PRE4CLE, a community network striving to make high-quality preschool available to as many Cleveland children as possible, will participate when the White House conducts a summit on early-childhood education Wednesday in Washington.

PRE4CLE is a new partnership between CMSD and other high-quality providers. District Chief Executive Officer Eric Gordon will take part in the summit, as will PRE4CLE Director Katie Kelly and Marcia Egbert, the George Gund Foundation's senior program officer for human services.
The CEO will sit on a panel that will discuss public investment in preschool expansion. U.S. Secretary of Education Arne Duncan will moderate the discussion, which is scheduled from 8:35 a.m. to 9:25 a.m. The summit will run from 8:15 a.m. to 3 p.m. To watch live, click here.

The summit, hosted by President Obama, will bring together leaders of government, education, philanthropy and business, along with others who are trying to broaden access to high-quality early-childhood education. The president and others believe high-quality preschool is linked to future success in education and careers.

Julian Castro, U.S. secretary of Housing and Urban Development, praised PRE4CLE when he visited Cleveland in late October.

“America is watching Cleveland and communities like it that are taking bold steps in early childhood education,” he said during a news conference at the Bingham Early Learning Center on Central Avenue.

Castro and Roberto Rodriguez, a special assistant to President Obama on education, were in Cleveland to build awareness in advance of the summit.

The two men also appeared at a private roundtable discussion at the Idea Center on Playhouse Square. The guest list included nearly 75 leaders from business, philanthropy and government.

Castro, who was named HUD secretary in July, led a preschool expansion as mayor of San Antonio.

CMSD and other high-quality providers linked hands this year in PRE4CLE. The network has already added 335 slots – 260 of those from the District – and seeks to create 2,000 by 2016.

Expanded prekindergarten is part of The Cleveland Plan, a state-approved blueprint for reform.

According to the Center on Urban Poverty at Case Western Reserve University, Cleveland had 3,530 seats in high-quality preschools last year, but only 2,857 were filled. That was for children ages 3 to 5. The city had more than 13,000 children in that age group.

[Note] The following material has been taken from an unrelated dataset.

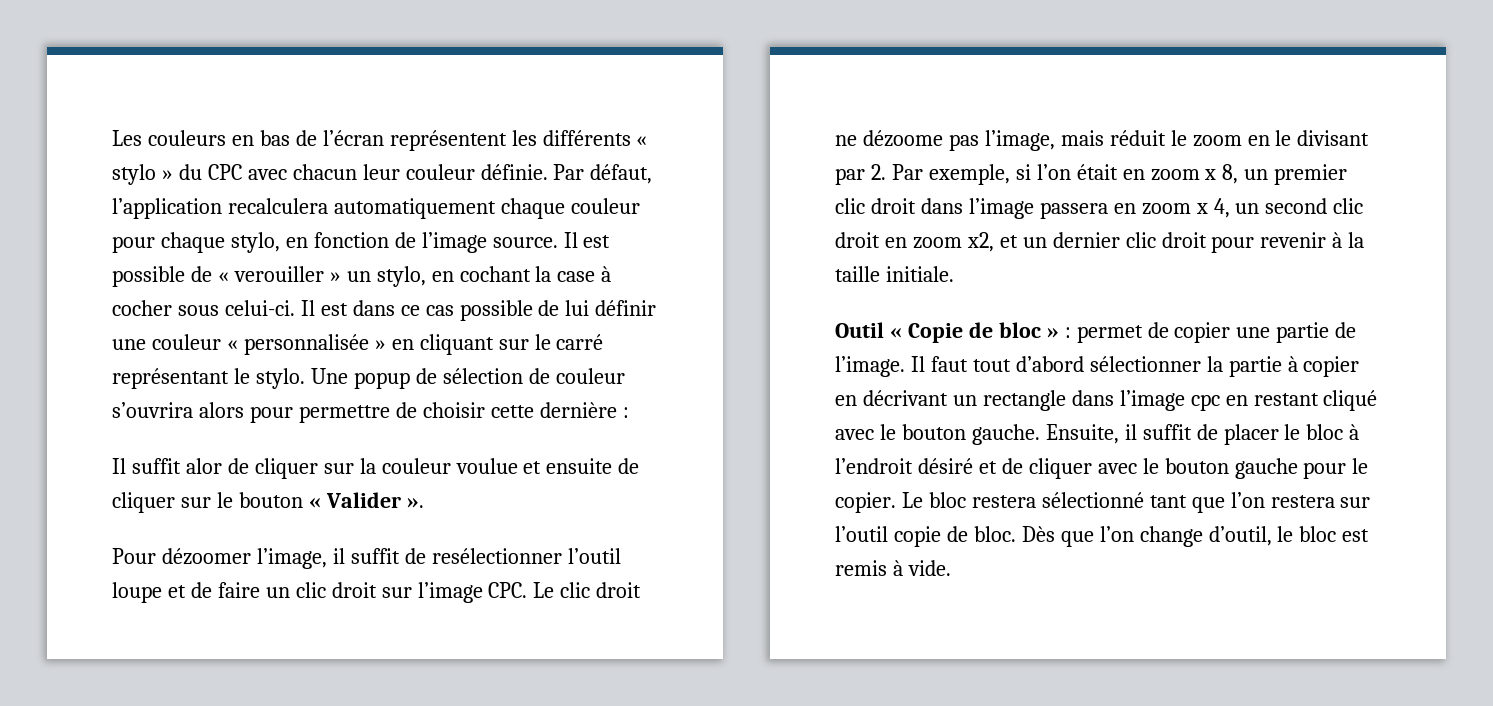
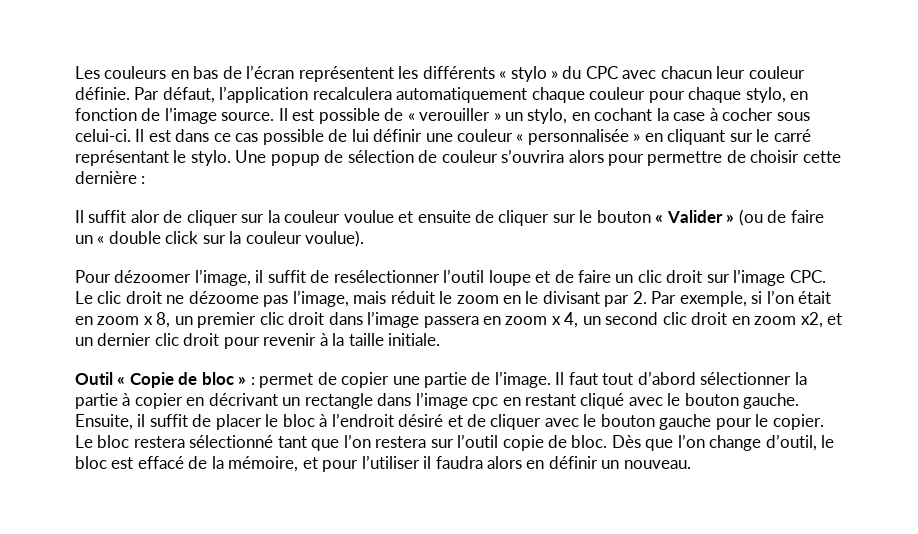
[406,498,424,508] ». -> [726,209,824,226] [75,230,365,247] » (ou de faire un « double click sur la couleur voulue).
[835,560,951,576] remis à vide. -> [137,455,691,472] effacé de la mémoire, et pour l’utiliser il faudra alors en définir un nouveau.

Overseen by the Cleveland Early Childhood Compact, PRE4CLE markets programs that score well on the standards set by Ohio's Step Up to Quality program.

PRE4CLE will help preschools gain certification as high-quality providers and hopes to eventually assist families with paying for transportation and tuition, barriers that can prevent them from taking advantage of preschool. CMSD offers prekindergarten for free.

CMSD committed $2.5 million toward the $15 million that PRE4CLE projected it would need in its first year. The 260 seats that CMSD added this year raised the District’s total by 25 percent, to 1,020.